__ACTIONS TO TAKE__:
(A) Decide whether each statement below agrees with the article on the white moose twins. Answer yes or no for each and quote the deciding words of the article. (i) The twin calves were filmed alongside their mother in Norway. (ii) Kantar has seen white moose while working with wildlife in the Northeast United States. (iii) Albino animals are pure white with pink or red eyes.
(B) Reproduce the part of the article on the white moose twins that opens with the words containing "Although it’s hard" and closes with "that are white.".

__SELECTED EXTRACT__:

WATCH: RARE WHITE MOOSE TWINS

Out of more than a million moose across the Northern Hemisphere, two twin moose calves don’t quite look like the rest.

While taking a brief gander out of the woods, the two young, all-white moose were captured on video with their mother during a rare sighting in Norway.

Large moose populations are found throughout northern Europe, and thousands currently live in Norway. (Watch a Rare Video of a Moose Shedding an Antler)

The calves, which Maine’s state deer and moose biologist, Lee Kantar, said appear to be less than a month old due to their size and mobility, were likely born in mid-May—most calves are born around May 15 each year. Twin moose, although born at a smaller size, are also common.

Although it’s hard to tell for sure, Kantar said he thinks the moose calves might be albino: “If it’s true that they are, it’s extremely rare.”

They could also be piebald moose, he said, which are white with a few small brown specks. Still rare, they differ from albino animals that are pure white with pink or red eyes.

Kantar said he’s seen thousands of moose while working with wildlife in the Northeast United States, but he’s never come across any that are white.

“Moose researchers pass around photos, and every year or two, we’ll get a photo of a white or piebald moose come across our desk, but it’s not very often,” he said.

Both albino and piebald moose are protected animals in parts of Canada where sightings are rare but have occurred, and legislation prohibits hunters from taking a moose that is predominantly white in color.

Other white moose have also been spotted in Alaska, where nearly one sixth of North America’s moose population resides. (Read “What’s a Ghost Moose? How Ticks Are Killing an Iconic Animal”)

Although they lack the typical brown coat, it’s unknown whether white and albino moose are at a disadvantage in the wild. The dark-colored coat makes them more difficult to see in a forest environment, Kantar said, but because there have also been sightings of adult moose with white coats, it may mean that cow moose—the mothers—have more responsibility when caring for young, white-coated offspring.

Most cow moose are highly protective of their newborn calves, and the probability of survival in the first month of life is dependent on how well the mother defends the calf from “anything that’s out there,” Kantar said.

Usually that means keeping young moose away from predators like wolves and bears.

“Does the color really matter?” Kantar said. “It might, but it all depends on where it’s at in the moose world.”

__INPUT DATA__:

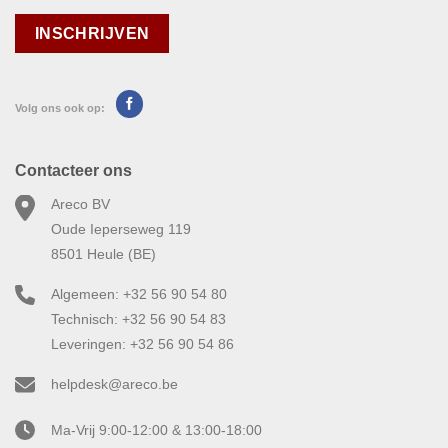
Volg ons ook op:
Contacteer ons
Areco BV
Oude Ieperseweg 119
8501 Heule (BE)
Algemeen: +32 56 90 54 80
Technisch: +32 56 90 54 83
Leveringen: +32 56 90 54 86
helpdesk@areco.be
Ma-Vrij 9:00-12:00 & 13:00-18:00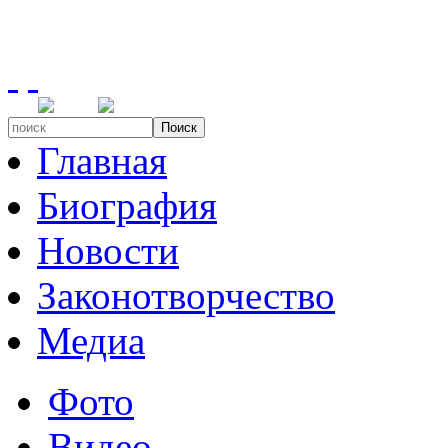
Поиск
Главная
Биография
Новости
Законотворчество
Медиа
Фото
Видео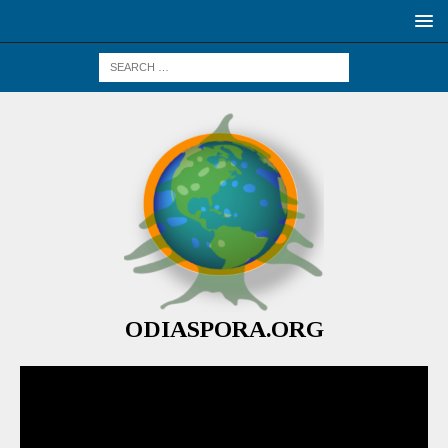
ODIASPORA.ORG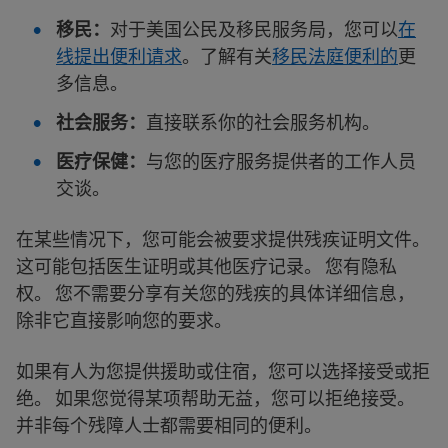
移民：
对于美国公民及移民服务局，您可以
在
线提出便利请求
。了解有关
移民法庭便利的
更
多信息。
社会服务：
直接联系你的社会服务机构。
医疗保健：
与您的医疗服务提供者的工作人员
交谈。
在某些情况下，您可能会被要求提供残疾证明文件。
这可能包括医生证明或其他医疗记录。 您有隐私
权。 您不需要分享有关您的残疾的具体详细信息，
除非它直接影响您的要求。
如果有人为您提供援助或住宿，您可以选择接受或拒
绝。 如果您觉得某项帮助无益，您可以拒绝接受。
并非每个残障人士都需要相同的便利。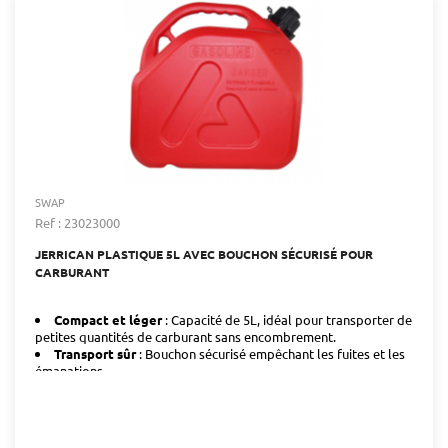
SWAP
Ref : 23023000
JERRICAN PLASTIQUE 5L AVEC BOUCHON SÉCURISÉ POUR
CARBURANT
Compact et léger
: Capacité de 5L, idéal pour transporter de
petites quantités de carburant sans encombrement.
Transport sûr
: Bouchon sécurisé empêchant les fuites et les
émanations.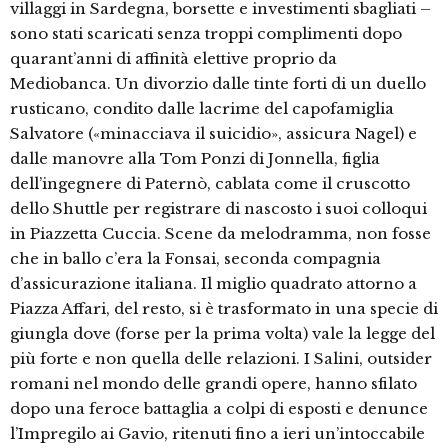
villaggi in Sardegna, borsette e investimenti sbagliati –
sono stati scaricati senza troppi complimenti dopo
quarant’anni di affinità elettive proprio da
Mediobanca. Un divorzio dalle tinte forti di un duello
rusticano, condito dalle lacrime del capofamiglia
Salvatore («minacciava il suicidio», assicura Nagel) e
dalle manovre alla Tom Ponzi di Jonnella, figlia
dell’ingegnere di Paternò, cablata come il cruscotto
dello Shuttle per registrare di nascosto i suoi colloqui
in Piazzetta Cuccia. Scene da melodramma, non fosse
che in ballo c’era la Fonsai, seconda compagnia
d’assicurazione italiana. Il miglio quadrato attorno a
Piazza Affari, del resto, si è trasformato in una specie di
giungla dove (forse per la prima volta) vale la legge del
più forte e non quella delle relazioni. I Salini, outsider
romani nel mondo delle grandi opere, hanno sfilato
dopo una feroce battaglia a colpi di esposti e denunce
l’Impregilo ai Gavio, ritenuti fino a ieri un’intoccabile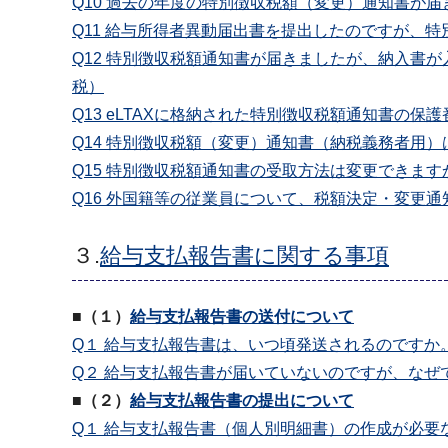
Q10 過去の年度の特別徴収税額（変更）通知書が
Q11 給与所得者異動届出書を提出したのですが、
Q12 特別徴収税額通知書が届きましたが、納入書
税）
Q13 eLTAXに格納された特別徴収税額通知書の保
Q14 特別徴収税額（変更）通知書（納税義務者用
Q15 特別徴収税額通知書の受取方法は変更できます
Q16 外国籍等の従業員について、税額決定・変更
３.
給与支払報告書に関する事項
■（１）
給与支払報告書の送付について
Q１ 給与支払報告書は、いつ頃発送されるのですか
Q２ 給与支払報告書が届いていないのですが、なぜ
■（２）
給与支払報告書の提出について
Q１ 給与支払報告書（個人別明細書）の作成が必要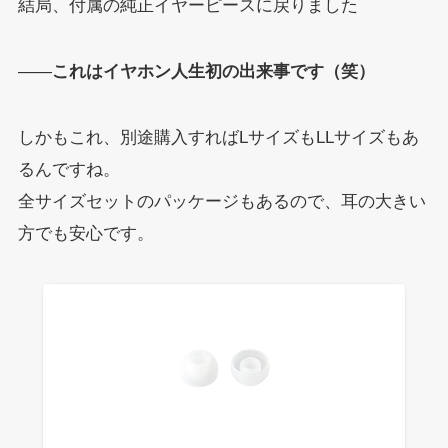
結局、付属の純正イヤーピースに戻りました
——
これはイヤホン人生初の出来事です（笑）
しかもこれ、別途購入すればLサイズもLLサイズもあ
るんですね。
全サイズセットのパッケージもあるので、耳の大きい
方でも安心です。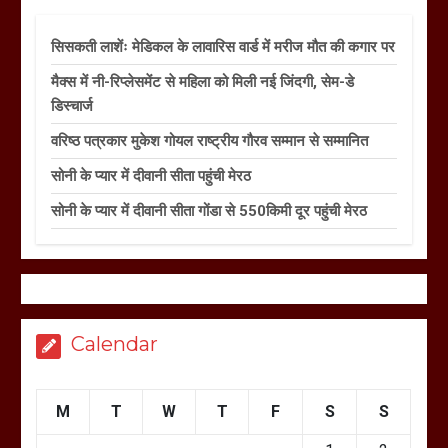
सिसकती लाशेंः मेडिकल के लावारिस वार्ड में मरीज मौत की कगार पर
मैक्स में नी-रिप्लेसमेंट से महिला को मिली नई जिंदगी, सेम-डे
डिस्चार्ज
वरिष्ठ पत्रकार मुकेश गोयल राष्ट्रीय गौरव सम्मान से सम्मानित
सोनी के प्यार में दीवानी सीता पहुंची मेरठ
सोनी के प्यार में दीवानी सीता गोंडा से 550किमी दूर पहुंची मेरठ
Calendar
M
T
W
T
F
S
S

__SOLUTIONS FOR EACH TASK__:
(A)
(i) Yes: "were captured on video with their mother during a rare sighting in Norway"
(ii) No: "but he’s never come across any that are white"
(iii) Yes: "albino animals that are pure white with pink or red eyes"

(B)
Although it’s hard to tell for sure, Kantar said he thinks the moose calves might be albino: “If it’s true that they are, it’s extremely rare.”

They could also be piebald moose, he said, which are white with a few small brown specks. Still rare, they differ from albino animals that are pure white with pink or red eyes.

Kantar said he’s seen thousands of moose while working with wildlife in the Northeast United States, but he’s never come across any that are white.